The SBIR/STTR program application process varies to some extent between federal agencies. There are some general aspects of the program that are similar across the agencies. To learn more, go to www.sbir.gov.
In general, the SBIR/STTR Program is structured into phases:
During Phase Zero, proposing teams conduct feasibility assessments, develop their proposal, and often seek a third party review of the proposal prior to submittal. Teams conduct market research and work to clearly articulate their commercialization plan, technology innovation, and intellectual property position. In addition to the free services offered by the SBIR/STTR Support Center to assist teams with these tasks, there are also resources available through Business Oregon's Phase 0 program. In this program, Business Oregon can provide up to $5,000* per eligible team to cover additional fees for writing, reviews, legal, accounting, market research, or other costs associated with preparing a competitive proposal.
*Only available until Business Oregon's supply of funds lasts.
The objective of Phase I is to establish the technical merit, feasibility, and commercial potential of the proposed R/R&D efforts and to determine the quality of performance of the small business awardee organization prior to providing further Federal support in Phase II. SBIR Phase I awards normally do not exceed $150,000 total costs for 6 months.
Phase II awards are only granted if the work in Phase I is deemed to be promising and if the Phase II proposal is selected in a competitive process.
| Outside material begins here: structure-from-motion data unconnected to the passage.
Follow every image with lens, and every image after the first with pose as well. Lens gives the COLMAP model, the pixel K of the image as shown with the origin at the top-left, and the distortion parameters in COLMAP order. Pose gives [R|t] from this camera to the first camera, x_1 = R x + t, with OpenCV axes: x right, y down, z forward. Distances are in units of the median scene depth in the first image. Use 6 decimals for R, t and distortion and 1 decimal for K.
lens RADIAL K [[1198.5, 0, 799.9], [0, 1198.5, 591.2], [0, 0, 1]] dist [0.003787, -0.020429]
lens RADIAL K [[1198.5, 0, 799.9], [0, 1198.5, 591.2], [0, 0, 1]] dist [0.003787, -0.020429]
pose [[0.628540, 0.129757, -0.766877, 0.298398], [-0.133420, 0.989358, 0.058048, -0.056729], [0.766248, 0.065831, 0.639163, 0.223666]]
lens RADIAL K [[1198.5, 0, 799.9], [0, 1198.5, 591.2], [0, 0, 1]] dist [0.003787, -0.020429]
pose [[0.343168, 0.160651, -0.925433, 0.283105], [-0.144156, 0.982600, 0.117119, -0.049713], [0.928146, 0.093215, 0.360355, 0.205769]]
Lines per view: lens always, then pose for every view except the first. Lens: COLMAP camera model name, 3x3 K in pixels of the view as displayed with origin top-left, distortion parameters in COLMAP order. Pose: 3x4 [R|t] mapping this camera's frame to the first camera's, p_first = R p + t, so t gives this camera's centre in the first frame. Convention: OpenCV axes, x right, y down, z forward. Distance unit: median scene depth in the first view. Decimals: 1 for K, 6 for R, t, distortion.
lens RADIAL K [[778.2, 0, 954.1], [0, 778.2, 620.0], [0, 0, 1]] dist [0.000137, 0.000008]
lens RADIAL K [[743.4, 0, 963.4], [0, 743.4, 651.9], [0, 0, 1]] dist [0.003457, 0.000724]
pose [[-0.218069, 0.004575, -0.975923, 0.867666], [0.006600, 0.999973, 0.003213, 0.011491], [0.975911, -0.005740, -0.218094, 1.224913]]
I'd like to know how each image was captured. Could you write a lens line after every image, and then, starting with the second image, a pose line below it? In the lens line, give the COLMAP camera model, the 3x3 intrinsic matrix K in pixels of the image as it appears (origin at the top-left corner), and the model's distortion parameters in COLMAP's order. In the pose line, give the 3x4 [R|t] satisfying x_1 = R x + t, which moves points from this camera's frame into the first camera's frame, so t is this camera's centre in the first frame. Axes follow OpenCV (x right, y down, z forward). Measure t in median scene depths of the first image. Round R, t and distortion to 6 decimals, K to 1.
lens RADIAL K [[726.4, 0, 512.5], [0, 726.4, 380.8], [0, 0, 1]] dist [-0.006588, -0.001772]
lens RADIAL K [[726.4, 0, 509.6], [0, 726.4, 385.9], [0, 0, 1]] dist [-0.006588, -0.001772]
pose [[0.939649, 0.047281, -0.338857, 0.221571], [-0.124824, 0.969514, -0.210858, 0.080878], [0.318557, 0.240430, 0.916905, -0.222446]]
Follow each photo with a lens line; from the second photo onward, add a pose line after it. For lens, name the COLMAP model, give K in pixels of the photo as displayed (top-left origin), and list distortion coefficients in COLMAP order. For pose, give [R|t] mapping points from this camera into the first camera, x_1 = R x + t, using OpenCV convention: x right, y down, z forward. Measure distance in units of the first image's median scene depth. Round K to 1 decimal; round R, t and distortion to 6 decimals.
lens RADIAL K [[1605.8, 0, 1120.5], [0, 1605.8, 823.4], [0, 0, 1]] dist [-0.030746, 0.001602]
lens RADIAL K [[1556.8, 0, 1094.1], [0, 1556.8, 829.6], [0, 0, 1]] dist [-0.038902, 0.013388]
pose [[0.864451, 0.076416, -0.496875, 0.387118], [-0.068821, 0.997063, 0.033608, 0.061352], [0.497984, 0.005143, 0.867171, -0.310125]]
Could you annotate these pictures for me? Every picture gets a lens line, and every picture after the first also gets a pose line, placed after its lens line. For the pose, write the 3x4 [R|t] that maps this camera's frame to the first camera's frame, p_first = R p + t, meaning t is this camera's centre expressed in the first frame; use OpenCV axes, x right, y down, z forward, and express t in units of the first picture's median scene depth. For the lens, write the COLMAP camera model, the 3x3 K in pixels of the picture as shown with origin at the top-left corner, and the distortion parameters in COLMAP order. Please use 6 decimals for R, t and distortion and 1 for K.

The objective of Phase II is to continue the R/R&D efforts initiated in Phase I. Funding is based on the results achieved in Phase I and the scientific and technical merit and commercial potential of the project proposed in Phase II. Only Phase I awardees are eligible for a Phase II award. SBIR Phase II awards normally do not exceed $1,000,000 total costs for 2 years.
The objective of Phase III, where appropriate, is for the small business to pursue commercialization objectives resulting from the Phase I/II R/R&D activities. The SBIR program does not fund Phase III. Some Federal agencies, Phase III may involve follow-on non-SBIR funded R&D or production contracts for products, processes or services intended for use by the U.S. Government.